天正18年(1590年)7月、豊臣秀吉が小田原城の北条氏を攻め滅ぼしたあと、奥州仕置のため軍勢を引き連れて白河から会津若松に入域した道が「太閤の道」といわれるようになりました。
天下統一を目指す秀吉は、領地を侵略し続ける米沢の伊達政宗に対して「会津までの道を三間幅に広げよ」と、奥州仕置のための道づくりを命じました。
勢至堂峠(せいしどうとうげ)には、政宗構築の石畳が今も残されています。
豊臣秀吉が奥州仕置のため伊達政宗に幅三間の道を作れと命じて会津入りを果たした勢至堂峠。
須賀川市勢至堂集落から郡山市湖南町三代までの約3㎞がこの度調査したルートです。
九十九折の旧道、そして峠をまっすぐに貫く新道の上を歩きますが、峠の頂上には藩界表石や戊辰戦争の遺構も見ることができます。

古道を歩く

勢至堂トンネル郡山市湖南側駐車場(入口)⇒勢至堂峠標柱⇒勢至堂トンネル須賀川市長沼側駐車場(出口)

《歩行約1時間30分》
郡山市湖南町三代(三代集落の入口には市指定の一里塚がある。旅籠屋の屋号を掲げて宿場町の面影を残す)から国道294号線を南に進み、勢至堂トンネルの手前駐車場が起点となる。
トンネルの入り口左側に階段があり、峠への近道もあるが、古の道を歩いてみたい。
交通量が多い国道を車に注意しながら、向かい側にわたり、幅3mほどの小道を登り、勢至堂トンネルの真上を通過する。
ほどなくして、朽ちかけた「歴史散策太閤の道」の道標を目にする。

◆ 提供資料
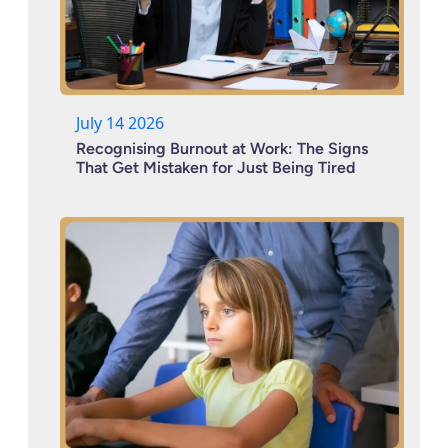
July 14 2026
Recognising Burnout at Work: The Signs
That Get Mistaken for Just Being Tired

◆ 取り組む課題
1) 太閤の道の文章から、「天下統一を目指す秀吉は、領地」から「須賀川市勢至堂集落から郡山市湖南町三代までの約3㎞がこの度調査したルートです。」までをすべて書き写すこと。
2) 太閤の道の文章を、最後の文の次から書き継ぐこと。

◆ 課題ごとの結果
1)
天下統一を目指す秀吉は、領地を侵略し続ける米沢の伊達政宗に対して「会津までの道を三間幅に広げよ」と、奥州仕置のための道づくりを命じました。
勢至堂峠(せいしどうとうげ)には、政宗構築の石畳が今も残されています。
豊臣秀吉が奥州仕置のため伊達政宗に幅三間の道を作れと命じて会津入りを果たした勢至堂峠。
須賀川市勢至堂集落から郡山市湖南町三代までの約3㎞がこの度調査したルートです。

2)
太閤道を後世に伝えていきたいと湖南町史談会が建てたものである。

約30年前から毎年、太閤の道と風の会の会員が地元と協力して、数回にわたり刈払いをするスギ林の中を進む。
幅三間の道を体感できるほど、良い登り道である。
途中、道が分かれるがはっきりしている左手に道をとる。
20分で勢至堂峠の頂上に着く。ここには、藩境を示す「藩界表石」も存在し、一息入れたいところである。
特に見晴らしはないが、かつては眺望のきく峠だったのであろう。
1802年、伊能忠敬がここで磐梯山の測量をしている。
三代本陣で一泊したという記録もあり、また半官半民の茶屋もあったといわれる場所も確認することができる。
また、戊辰戦争の名残の土塁もあり、大砲を据えて官軍を待ったという当時の面影が残る。
ここからは勢至堂の集落に向けて下りとなる。
笹藪の谷筋の道となり、谷合いを進むことになるが迷うことはない。
左手の山側に平坦な道が並行して見えるが、道のつながっている様子から廃道(明治28年頃)の道と思われる。
地元の人の話では、近年の炭焼きにも利用されていた。
この辺りまで来ると「太閤道分岐」の標識を目にすることができる。
分岐から100mほど下ると、地表にわずかに残る石畳と側溝に出会う。

ここが伊達政宗時代に敷設した貴重な石畳である。苔むした石畳は約10mにわたり確認できるが、うっかりしていると見逃してしまうので注意が必要だ。丁寧に掘り起こせば更に長くその石畳を見ることができるかもしれない。
笹藪に足を取られながらも下れば左手に石垣も見られ、石畳の敷設のため砕石して運んだのではないかと推測される。
ここまで来れば、勢至堂トンネル(1994年(平成6年)7月完成)が完成するまで利用されていたアスファルトの旧道に飛び出す。
ここにも「史跡 太閤道」の標柱もある。長年の風雪で朽ちかけている。
右に下りの道をとり、10分歩いて旧道のゲートをくぐれば、国道294号に合流する。

勢至堂集落を訪れるには、国道を更に20分ほど下れば、右手の谷筋に見えてくる。
但し、旧道は国道294号線により分断されているので、今は歩くことはできない。
集落から峠に向かう旧道は、途中ゲートで遮断されているが、一里塚も現存しているので興味があれば昔を偲んで訪れるのも良いだろう。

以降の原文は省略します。